START Supplied passage
But they do not appear to realize the origin of these terrible anti-liberty attacks, even when the answer is most obvious. Indeed it was in California that the war on drugs began. The 1875 Opium Dens Ordinance, mostly targeting Chinese immigrants, forever marked San Francisco as a pioneer among prohibitionist municipalities. A state-level law in 1891 mandated warning labels for opium. In 1907 California required prescriptions for opium sales and the drug and paraphernalia were banned statewide in 1909. The same year the U.S. sent Hamilton Wright to the Opium Commission in Shanghai to contemplate a global ban.
On a national level, the United States was a radically free country, as far as drugs were concerned, until the early 20th century. A 1906 federal law involved small interventions into the drug market but it wasn’t until 1914, in the middle of the horrible Wilson administration, that the Harrison Narcotics Act was signed, signifying the beginning of the end for American drug freedom and so many other liberties that have fallen as collateral damage. For almost a century it’s been a nearly uninterrupted avalanche of prohibitionist nonsense and despotism.
The 1914 Act regulated opium and cocaine and banned heroin outright. Before that, even a child could walk into a pharmacy and buy heroin in measured doses, and there was virtually no associated societal problem to speak of. The next drug nationally prohibited was alcohol, which was constitutionally possible thanks to the 18th Amendment, after many decades of agitation by social reformers, progressives, puritans, and others who incredibly believed they could eliminate sin through the state’s salvation. Throughout the 1920s the Noble Experiment only proved that neither human nature nor economic law could be overturned by federal legislation. Violent crime skyrocketed. The prison population doubled. Almost half the law enforcement apparatus became dedicated to stamping out liquor. Police departments became even more corrupt than usual. Hundreds of federal officials were fired over bribery and misconduct. By the end of the decade even some former abolitionists saw that prohibition was destroying the country and worked to end it through the 21st Amendment.
That should have been the end of the prohibitionist impulse forever, but it wasn’t. Some of the same social reformers and bureaucrats stuck around and began a new crusade against marijuana. This time another progressive of Woodrow Wilson’s ilk, Franklin Roosevelt, signed the prohibition into law. The Constitution was left unaltered and from then on the national government recognized no limits on its general power to ban substances.
END Supplied passage
START Stored data
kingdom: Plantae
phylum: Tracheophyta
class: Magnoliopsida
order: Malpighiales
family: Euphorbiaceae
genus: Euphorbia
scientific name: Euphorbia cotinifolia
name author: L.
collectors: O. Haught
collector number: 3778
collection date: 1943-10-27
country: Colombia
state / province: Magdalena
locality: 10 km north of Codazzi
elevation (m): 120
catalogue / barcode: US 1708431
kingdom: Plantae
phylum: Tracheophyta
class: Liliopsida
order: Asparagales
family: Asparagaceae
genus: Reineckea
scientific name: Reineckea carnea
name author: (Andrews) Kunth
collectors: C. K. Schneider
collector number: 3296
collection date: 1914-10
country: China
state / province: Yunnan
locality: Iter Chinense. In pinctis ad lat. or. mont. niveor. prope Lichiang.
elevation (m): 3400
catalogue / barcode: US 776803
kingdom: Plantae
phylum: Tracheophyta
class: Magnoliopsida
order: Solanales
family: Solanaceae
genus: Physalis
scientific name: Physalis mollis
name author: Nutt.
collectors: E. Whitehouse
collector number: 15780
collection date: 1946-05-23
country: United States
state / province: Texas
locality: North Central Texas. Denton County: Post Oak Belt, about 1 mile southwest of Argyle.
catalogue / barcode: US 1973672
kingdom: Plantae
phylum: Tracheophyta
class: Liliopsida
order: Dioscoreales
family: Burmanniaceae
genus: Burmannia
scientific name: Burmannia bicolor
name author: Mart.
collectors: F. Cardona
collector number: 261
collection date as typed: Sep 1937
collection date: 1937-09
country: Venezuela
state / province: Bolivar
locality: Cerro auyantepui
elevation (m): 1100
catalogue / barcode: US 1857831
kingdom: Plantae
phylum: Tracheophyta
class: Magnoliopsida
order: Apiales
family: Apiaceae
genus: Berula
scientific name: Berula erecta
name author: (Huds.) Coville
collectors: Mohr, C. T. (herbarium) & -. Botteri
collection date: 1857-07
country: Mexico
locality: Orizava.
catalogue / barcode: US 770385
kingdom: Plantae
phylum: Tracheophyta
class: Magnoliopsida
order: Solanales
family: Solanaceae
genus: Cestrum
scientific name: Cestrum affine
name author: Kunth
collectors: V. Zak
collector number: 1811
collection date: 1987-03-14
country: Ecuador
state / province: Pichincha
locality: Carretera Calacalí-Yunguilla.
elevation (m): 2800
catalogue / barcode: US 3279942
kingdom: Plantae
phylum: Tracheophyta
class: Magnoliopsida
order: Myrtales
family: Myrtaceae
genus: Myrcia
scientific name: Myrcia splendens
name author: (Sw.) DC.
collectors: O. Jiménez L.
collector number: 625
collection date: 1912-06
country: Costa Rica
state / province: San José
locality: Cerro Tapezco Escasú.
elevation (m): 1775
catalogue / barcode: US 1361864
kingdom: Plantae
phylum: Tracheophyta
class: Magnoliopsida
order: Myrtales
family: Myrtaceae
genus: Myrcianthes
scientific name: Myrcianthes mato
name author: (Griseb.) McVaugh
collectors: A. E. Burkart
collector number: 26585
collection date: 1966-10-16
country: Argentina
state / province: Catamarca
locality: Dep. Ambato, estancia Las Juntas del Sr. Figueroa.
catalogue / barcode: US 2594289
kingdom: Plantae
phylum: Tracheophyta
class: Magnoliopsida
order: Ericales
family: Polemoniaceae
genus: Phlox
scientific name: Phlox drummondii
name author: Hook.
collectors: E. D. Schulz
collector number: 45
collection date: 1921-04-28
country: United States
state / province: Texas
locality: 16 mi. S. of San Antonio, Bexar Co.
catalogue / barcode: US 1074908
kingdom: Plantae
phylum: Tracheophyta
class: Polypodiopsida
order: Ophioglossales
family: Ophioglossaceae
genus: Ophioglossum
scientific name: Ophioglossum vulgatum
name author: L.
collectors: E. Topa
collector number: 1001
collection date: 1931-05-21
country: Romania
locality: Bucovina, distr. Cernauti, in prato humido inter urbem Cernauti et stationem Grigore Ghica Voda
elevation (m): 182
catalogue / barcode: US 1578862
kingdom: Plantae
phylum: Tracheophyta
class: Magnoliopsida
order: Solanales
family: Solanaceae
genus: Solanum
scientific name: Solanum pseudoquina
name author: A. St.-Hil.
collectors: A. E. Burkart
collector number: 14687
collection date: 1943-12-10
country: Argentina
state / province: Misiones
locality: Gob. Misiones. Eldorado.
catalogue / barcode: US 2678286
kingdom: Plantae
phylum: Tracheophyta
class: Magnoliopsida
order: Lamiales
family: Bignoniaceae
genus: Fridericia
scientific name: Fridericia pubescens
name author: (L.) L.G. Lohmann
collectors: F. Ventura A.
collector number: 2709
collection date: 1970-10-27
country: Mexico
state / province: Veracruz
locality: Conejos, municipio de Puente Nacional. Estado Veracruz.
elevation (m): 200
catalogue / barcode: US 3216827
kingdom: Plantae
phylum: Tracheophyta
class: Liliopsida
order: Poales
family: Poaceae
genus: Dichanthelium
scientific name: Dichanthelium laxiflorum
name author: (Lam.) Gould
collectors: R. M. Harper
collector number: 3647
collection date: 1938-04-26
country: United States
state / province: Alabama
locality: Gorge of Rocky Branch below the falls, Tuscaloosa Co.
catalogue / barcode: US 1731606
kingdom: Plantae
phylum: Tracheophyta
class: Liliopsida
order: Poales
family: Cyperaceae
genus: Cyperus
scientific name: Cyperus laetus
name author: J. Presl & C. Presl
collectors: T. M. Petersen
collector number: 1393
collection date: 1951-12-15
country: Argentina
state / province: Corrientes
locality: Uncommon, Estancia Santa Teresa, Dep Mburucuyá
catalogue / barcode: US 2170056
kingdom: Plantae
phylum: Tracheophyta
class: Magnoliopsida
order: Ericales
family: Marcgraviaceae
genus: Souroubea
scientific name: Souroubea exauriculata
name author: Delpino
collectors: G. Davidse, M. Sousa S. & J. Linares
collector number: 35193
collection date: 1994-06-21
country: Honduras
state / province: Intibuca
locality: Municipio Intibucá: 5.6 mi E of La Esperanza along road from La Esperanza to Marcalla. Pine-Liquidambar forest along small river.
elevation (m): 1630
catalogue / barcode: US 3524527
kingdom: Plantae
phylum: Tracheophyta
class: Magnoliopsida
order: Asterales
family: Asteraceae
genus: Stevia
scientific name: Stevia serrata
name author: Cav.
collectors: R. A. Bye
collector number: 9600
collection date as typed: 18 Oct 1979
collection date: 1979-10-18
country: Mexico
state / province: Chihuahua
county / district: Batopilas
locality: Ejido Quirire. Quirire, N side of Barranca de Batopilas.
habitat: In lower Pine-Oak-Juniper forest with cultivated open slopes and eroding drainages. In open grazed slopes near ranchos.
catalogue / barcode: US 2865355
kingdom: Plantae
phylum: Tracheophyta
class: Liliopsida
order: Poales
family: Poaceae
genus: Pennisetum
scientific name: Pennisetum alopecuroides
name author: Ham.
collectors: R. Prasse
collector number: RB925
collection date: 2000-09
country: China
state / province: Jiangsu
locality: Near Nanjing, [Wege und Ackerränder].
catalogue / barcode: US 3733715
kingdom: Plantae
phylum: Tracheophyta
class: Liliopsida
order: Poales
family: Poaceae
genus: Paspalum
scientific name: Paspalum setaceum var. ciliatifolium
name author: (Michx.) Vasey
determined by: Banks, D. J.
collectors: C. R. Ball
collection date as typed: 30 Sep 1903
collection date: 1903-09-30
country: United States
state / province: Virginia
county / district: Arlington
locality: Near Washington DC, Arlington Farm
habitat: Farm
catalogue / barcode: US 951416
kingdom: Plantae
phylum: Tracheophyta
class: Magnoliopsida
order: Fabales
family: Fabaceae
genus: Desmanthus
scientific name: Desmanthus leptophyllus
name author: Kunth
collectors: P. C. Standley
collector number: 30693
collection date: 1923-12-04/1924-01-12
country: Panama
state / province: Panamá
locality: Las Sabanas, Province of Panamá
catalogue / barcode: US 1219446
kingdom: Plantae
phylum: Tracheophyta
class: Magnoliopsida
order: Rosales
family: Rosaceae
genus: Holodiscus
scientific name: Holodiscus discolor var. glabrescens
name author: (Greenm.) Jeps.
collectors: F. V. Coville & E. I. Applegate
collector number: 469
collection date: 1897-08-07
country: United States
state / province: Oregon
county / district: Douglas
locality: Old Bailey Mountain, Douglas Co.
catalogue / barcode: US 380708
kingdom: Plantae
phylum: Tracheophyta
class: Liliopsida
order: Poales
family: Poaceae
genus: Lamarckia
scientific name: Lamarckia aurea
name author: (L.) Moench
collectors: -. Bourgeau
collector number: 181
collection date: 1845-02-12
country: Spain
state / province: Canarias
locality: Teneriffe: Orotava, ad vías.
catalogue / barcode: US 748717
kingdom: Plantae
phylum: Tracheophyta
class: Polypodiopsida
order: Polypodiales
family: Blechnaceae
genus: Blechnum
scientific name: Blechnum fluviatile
END Stored data
Rewrite the drug prohibition passage between "That should have" and "to ban substances.", inclusive, swapping "marijuana" for "cannabis". These entries have nothing to do with the drug prohibition passage.

That should have been the end of the prohibitionist impulse forever, but it wasn’t. Some of the same social reformers and bureaucrats stuck around and began a new crusade against cannabis. This time another progressive of Woodrow Wilson’s ilk, Franklin Roosevelt, signed the prohibition into law. The Constitution was left unaltered and from then on the national government recognized no limits on its general power to ban substances.